The side effects of the ill-judged Health and Social Care Act have been so severe that even lawyers are blowing the whistle to the "Eye". As one put it: "I get so angry when the government says it's reduced NHS bureaucracy. It might have cut the number of managers but the bureaucracy has mushroomed after Lansley's Act. For example, to run community services out of a GP practice used to be simple - a single lease arrangement and contract between the GPs and the primary care trust (PCT). Now the PCT commissioning powers have transferred to the clinical commissioning group (CCG). The PCT's interest as tenant transfers to NHS Property Service Limited (NHSPS). NHSPS is now the direct landlord of the provider of the service and the commissioning contract is with CCG. so now there are four parties to the arrangement to provide simple community services from the GP premises  - the GPs, the CCG, NSHPS and the provider. [...] With each added party, there are more hoops to jump through, more people on the email trails, more people at the meetings, more approval processes, more professional fees, more time wasted and greater delay."
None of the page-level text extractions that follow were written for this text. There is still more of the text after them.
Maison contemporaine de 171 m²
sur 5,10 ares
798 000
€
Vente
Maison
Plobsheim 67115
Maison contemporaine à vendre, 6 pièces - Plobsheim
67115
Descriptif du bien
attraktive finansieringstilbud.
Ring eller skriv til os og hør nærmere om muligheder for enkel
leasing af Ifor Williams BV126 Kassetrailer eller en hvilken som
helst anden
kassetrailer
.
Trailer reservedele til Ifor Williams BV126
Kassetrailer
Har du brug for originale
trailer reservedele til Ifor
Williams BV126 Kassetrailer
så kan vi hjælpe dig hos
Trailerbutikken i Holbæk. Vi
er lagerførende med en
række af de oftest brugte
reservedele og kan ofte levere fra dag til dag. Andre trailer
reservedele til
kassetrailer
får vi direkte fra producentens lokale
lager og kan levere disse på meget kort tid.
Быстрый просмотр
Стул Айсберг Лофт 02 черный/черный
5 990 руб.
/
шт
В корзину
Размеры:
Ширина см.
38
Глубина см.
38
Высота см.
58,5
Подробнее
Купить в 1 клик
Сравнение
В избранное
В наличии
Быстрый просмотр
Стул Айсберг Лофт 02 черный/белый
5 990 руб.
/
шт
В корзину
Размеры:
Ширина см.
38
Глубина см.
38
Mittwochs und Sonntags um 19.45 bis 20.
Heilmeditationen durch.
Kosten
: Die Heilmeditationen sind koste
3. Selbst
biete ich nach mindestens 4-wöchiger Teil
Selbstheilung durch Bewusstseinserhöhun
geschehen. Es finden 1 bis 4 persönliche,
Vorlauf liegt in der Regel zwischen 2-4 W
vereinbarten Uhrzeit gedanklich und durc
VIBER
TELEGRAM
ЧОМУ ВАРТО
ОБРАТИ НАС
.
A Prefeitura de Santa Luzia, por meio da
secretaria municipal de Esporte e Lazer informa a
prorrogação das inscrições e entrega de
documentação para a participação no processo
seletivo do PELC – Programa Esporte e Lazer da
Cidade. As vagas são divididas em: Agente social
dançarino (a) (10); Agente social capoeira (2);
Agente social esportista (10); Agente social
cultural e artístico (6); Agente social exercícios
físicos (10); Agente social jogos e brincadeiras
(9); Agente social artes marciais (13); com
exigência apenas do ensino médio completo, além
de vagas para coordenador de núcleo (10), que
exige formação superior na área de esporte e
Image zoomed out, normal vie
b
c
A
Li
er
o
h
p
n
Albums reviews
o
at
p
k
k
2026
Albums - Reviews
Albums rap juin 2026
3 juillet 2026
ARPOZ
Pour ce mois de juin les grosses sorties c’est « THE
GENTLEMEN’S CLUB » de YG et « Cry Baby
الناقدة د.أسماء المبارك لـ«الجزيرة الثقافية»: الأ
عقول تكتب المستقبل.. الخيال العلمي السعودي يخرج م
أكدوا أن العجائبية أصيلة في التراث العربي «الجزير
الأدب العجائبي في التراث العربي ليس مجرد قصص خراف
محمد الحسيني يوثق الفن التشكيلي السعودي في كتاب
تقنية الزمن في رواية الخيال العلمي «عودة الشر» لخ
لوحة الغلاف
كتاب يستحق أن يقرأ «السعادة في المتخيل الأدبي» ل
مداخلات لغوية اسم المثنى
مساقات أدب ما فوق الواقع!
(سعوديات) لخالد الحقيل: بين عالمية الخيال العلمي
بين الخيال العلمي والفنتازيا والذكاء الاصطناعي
Conservatives will no doubt blame Liberal Democrats, and in particular Liberal Democrat peers, for introducing extra checks and balances as the Health and Social Care Bill was amended. But they were only necessary to prevent the privatisation which was enabled by the Lansley plan. (Why this was allowed to be unleashed in contravention not only of all the party manifestos but also the coalition agreement has yet to be explained.) The Liberal Democrat manifesto commitment had been to take out a layer of bureaucracy from the NHS in England without sacrificing its public service principles.

As far as I know, we have escaped the worst of this in Wales - but perhaps if any Welsh GPs are reading this, they can put me right.